Hello everyone, and Happy New Year. We begin 2015 with Richard Yates’ O Joseph, I’m So Tired, taken from his aptly titled collection Liars In Love, published in 1981. You might be familiar with Yates by way of his novels, like The Easter Parade, or perhaps Revolutionary Road, likely his most well-known work. This story strikes similar chords as those others: family dysfunction, self-deception, the slippery slope of alcoholism. But unlike much of Yates’ works, O Joseph achieves a tone that lies between stark melancholy and romantic nostalgia, and captures a specific memory in a way that is both brutally realistic and sincerely tender at the same time.

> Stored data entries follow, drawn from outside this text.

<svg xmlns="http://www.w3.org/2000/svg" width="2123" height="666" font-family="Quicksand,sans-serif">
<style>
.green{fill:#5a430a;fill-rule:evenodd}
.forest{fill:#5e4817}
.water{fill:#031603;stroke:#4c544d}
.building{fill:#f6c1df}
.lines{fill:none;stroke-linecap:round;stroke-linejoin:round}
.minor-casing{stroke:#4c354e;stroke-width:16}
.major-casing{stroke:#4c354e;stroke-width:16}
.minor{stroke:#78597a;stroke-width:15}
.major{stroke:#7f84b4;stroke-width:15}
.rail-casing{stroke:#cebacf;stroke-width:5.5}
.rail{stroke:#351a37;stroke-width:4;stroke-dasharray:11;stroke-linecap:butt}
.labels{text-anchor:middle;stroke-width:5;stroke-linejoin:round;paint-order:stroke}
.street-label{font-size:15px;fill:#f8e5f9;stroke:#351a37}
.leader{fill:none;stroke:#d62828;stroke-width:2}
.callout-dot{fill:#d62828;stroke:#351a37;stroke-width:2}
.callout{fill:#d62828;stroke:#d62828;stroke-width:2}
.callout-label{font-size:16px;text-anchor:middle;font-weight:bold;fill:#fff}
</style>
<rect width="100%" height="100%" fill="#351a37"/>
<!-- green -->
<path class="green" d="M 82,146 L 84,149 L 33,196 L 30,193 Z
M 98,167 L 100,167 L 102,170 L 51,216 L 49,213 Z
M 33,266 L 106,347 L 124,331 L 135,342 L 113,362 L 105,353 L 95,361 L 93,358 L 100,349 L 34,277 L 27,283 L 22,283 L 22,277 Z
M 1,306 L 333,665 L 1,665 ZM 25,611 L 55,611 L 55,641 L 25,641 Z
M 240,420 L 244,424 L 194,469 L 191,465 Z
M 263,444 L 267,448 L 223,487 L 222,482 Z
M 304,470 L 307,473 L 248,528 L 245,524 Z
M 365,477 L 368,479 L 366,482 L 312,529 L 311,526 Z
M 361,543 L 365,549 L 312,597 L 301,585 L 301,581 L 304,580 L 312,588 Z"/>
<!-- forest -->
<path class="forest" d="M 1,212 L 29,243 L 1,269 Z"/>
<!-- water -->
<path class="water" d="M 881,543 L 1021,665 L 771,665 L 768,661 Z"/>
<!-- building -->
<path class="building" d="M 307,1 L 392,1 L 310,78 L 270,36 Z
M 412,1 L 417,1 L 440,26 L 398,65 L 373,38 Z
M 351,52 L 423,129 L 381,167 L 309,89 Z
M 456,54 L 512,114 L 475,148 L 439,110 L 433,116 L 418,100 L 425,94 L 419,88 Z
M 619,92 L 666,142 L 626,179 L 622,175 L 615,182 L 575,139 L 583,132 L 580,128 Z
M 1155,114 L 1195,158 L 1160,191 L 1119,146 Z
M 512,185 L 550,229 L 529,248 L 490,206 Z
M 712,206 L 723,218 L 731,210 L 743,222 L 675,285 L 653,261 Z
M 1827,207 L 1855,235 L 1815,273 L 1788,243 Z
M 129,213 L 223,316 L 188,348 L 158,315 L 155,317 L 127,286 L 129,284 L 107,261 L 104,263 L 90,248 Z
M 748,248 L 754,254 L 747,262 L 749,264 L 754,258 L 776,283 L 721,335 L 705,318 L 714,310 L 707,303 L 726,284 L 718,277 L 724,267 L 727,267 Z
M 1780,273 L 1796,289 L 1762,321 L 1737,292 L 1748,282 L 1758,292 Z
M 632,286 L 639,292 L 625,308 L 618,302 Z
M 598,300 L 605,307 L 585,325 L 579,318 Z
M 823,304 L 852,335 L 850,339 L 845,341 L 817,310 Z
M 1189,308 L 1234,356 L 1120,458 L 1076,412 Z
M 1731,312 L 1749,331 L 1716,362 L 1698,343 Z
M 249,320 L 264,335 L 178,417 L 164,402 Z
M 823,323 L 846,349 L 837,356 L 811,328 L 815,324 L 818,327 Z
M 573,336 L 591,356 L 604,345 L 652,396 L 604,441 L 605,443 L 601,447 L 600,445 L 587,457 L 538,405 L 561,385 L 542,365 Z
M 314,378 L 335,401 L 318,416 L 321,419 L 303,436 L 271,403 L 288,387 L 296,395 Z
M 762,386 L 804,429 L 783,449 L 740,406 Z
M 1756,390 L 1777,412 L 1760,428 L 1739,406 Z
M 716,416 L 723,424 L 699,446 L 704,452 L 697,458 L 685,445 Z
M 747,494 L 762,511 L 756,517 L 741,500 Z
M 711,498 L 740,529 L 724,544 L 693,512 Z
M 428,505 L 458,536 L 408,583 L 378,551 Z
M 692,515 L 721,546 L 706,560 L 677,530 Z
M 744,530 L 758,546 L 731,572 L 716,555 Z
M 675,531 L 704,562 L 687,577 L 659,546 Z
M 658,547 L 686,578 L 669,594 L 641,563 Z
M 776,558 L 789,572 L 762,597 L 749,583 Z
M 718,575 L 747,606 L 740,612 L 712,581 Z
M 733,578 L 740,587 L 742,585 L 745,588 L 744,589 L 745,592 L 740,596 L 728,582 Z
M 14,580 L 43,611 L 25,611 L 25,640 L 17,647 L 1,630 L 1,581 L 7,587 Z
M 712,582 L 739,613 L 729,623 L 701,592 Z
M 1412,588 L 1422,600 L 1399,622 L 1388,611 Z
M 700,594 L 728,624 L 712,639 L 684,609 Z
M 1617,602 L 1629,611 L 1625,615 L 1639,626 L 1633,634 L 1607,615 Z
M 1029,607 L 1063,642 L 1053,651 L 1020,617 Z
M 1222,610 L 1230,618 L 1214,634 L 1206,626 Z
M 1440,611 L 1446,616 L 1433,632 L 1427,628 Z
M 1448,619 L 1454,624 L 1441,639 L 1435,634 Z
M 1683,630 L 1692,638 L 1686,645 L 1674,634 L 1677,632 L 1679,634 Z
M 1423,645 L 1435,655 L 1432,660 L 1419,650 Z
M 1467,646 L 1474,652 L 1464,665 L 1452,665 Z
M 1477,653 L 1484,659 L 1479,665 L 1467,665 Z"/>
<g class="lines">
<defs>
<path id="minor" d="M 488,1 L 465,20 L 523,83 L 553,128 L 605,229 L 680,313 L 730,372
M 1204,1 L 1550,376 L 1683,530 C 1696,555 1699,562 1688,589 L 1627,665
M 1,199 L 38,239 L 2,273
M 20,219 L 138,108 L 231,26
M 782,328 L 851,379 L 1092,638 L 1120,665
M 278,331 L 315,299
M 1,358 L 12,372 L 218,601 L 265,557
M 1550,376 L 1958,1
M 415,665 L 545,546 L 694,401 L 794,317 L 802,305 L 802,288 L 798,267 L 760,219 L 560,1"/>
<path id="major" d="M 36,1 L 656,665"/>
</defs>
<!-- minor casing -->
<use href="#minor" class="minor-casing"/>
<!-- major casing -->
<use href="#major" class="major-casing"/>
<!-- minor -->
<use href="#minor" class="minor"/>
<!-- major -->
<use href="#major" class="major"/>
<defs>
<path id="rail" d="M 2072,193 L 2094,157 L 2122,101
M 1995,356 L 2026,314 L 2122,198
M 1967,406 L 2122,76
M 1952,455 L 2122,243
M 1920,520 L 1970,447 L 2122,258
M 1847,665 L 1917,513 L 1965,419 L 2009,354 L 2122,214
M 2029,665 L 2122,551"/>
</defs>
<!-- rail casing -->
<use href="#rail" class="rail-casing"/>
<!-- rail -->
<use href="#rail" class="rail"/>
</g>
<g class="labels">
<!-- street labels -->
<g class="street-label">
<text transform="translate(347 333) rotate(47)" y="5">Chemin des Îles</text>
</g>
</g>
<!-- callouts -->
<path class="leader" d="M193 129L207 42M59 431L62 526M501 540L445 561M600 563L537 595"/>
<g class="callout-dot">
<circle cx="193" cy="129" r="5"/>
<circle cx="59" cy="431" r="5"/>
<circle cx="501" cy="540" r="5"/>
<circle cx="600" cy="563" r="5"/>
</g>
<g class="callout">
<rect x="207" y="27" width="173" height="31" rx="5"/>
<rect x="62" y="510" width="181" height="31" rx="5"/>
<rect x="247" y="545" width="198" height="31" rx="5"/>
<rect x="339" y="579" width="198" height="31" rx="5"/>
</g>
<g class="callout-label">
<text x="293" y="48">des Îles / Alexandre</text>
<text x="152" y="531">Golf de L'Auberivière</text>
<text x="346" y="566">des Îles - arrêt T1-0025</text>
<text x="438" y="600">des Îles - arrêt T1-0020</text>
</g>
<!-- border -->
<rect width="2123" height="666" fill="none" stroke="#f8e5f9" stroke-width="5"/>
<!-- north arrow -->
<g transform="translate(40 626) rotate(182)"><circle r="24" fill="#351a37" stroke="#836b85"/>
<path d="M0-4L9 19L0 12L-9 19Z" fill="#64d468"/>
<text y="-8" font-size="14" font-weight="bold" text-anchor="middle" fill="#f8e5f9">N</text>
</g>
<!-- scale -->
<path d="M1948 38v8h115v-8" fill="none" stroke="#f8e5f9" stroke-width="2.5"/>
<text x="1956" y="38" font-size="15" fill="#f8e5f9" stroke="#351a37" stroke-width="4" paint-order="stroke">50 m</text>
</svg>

I would argue that the poetic force of this story comes in large part from the uneven flow of its telling, as our narrator Billy seeks to paint an honest portrait of his family’s time in Greenwich Village during the 1930s. The events recounted all revolve around the head of President Franklin Delano Roosevelt, which Billy’s mother Helen, who fancies herself a sculptor, is commissioned to reproduce for posterity. Her figure stands at the epicenter of Billy’s childhood, and the episode of FDR’s head provides Billy with a compelling drama that cuts to the quick of his mother’s character, and by extension the character of her time and place. But we as readers register the effort  required of Billy to focus solely on the event as it was, and the person as she was, then, rather than let his vision of the moment and the person be clouded by all that came after. At certain points Billy’s narrative relaxes its hold and admits details (his father’s death, his mother’s losing battle with alcoholism) that can’t help but color our reading, but the idiosyncrasy adds pathos to a series of events that, while objectively minor and pathetic, held and continue to hold great power for Billy. The same could perhaps be said of his mother.

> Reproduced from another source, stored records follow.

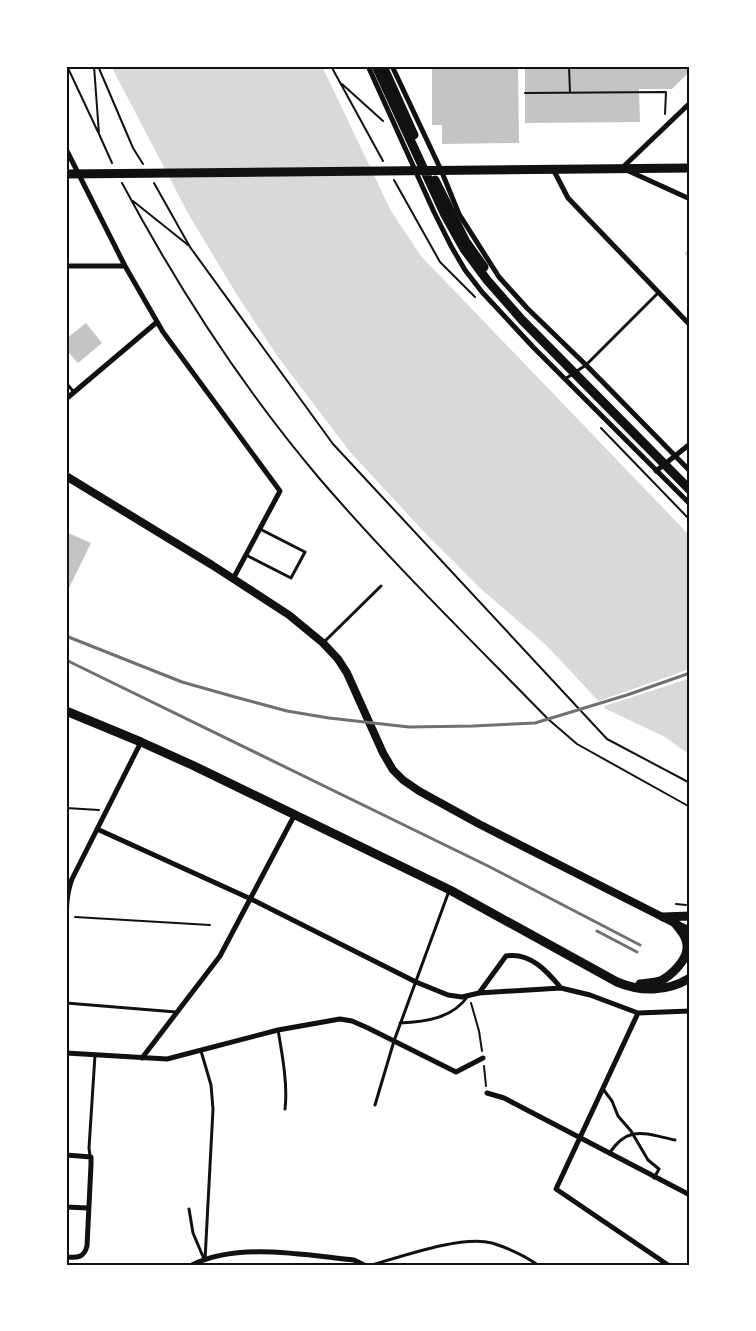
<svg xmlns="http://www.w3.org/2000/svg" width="756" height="1331" font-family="'DM Sans',sans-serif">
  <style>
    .water { fill: #d9d9d9 }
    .pier { fill: #fff }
    .building { fill: #c4c4c4 }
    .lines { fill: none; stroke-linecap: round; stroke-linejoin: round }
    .path { stroke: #111; stroke-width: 2 }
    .service { stroke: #111; stroke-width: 3 }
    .minor { stroke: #111; stroke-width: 5 }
    .tertiary { stroke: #111; stroke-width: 8 }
    .secondary { stroke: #111; stroke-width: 9 }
    .rail { stroke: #707070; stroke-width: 3 }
    .neatline { fill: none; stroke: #111; stroke-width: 2 }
  </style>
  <rect width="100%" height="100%" fill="#fff"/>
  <path class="water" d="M111,66H322L391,211L421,256L690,536V755L665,737L606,709L546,645L480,588L427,535L350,452L278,357L237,295L189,215Z"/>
  <path class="pier" d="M690,669V677L685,680L601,707L596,702Z"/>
  <path class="building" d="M432,66H518L519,143L442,144V125H432Z
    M525,66H687V74L672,89H639L640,122L525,123Z
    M690,244V257L685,254Z
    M86,323L102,343L78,363L66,350V339Z
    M66,532L91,543L69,588L66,587Z"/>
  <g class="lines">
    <path class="path" d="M67,66L98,132
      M94,66L99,134L112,163
      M98,66L133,148L143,164
      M331,66L383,161
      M569,66L570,93
      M342,84L383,121
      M525,93L666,92L665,114
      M394,180L440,262L475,297
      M122,183C178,288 242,387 319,478C391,562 471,640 548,719L577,744L690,807
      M154,183L190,247L333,444L607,739L690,783
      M133,201L188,245
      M601,428L690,520
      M66,808L99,810
      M676,904L686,905
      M75,917L210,925
      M471,1003L479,1031L482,1051
      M484,1066L486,1086"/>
    <path class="service" d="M565,379L586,365L658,293
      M66,383L74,392
      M246,555L291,578L305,552L260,529
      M323,643L381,586
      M66,1003L176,1012
      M400,1023C426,1022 453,1018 468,996
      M278,1030C282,1053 288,1085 285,1109
      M201,1051L211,1085L213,1109L205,1260
      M603,1089L612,1101L618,1116L631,1131L648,1160L659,1169L654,1178
      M375,1105L394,1041L449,891
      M609,1154C628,1124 646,1134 675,1140
      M90,1156L89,1148L95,1055
      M189,1209L193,1233L204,1259
      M372,1265C403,1256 462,1235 492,1243C508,1248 525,1256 538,1265"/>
    <path class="minor" d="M368,66L434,212L451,246L465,270L482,292L534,348L690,504
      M392,66L441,170L459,214L499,277L527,308L586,365L690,471
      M690,103L622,168L690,199
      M66,149L125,266L163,332L280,491L233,579
      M553,169L568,198L690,325
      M66,266H125
      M66,399L157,322
      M656,471L690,444
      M97,829L251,899L416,982L448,995L462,997L479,993L561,988L590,995L638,1013L690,1011
      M66,953C68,928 63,902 72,879L141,742
      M479,993L506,956C530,952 547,971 561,988
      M638,1013L556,1189L668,1265
      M66,1053L167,1059L278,1030L340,1019L352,1021L368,1028L456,1072L483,1058
      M142,1058L220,956L294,816
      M487,1093L504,1098L690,1195
      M66,1155L91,1157V1165L87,1246C84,1258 77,1258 66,1257
      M66,1207L88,1208
      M192,1265C238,1242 304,1255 354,1260L364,1265"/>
    <path class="tertiary" d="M66,476L212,565L289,615L323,643L338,659L347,673L383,753L393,770L403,780L419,791L479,824L690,931"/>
    <path class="secondary" d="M376,66L445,215L464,249L487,280L522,320L690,490
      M383,66L414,135
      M66,174L690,168
      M435,180L466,242L484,267
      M66,711L141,742L192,765L450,890L617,982C641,992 667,992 690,978
      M663,917L690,916
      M640,984C646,983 653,983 660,981C671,976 687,960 687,948C688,938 681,931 675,923"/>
    <path class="rail" d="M66,636L182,682L235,697L287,711L329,718L409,727L473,726L535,723L627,695L690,673
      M66,660L488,866L640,945
      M597,931L637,952"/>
  </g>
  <rect width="756" height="1331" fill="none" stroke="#ffffff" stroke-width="135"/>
  <rect x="68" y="68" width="620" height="1196" class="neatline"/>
</svg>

Does love gain from honesty? As children, do we love our parents more when they stop being parents, and start being people? This question applies to both Billy and his sister Edith, and their relationship with their father as well as their mother. It is easy to allow nostalgia to intercede and smooth over the flaws in our loved ones, once time has pushed us past them. Do we do them greater justice by fighting to remember them as they really were, rather than as how they fought to be seen? Our parents are sometimes less than heroic. Perhaps part of growing up is learning to recognize that, and choosing to love them anyway.

Andrew Bennett, English Reading Circle moderator.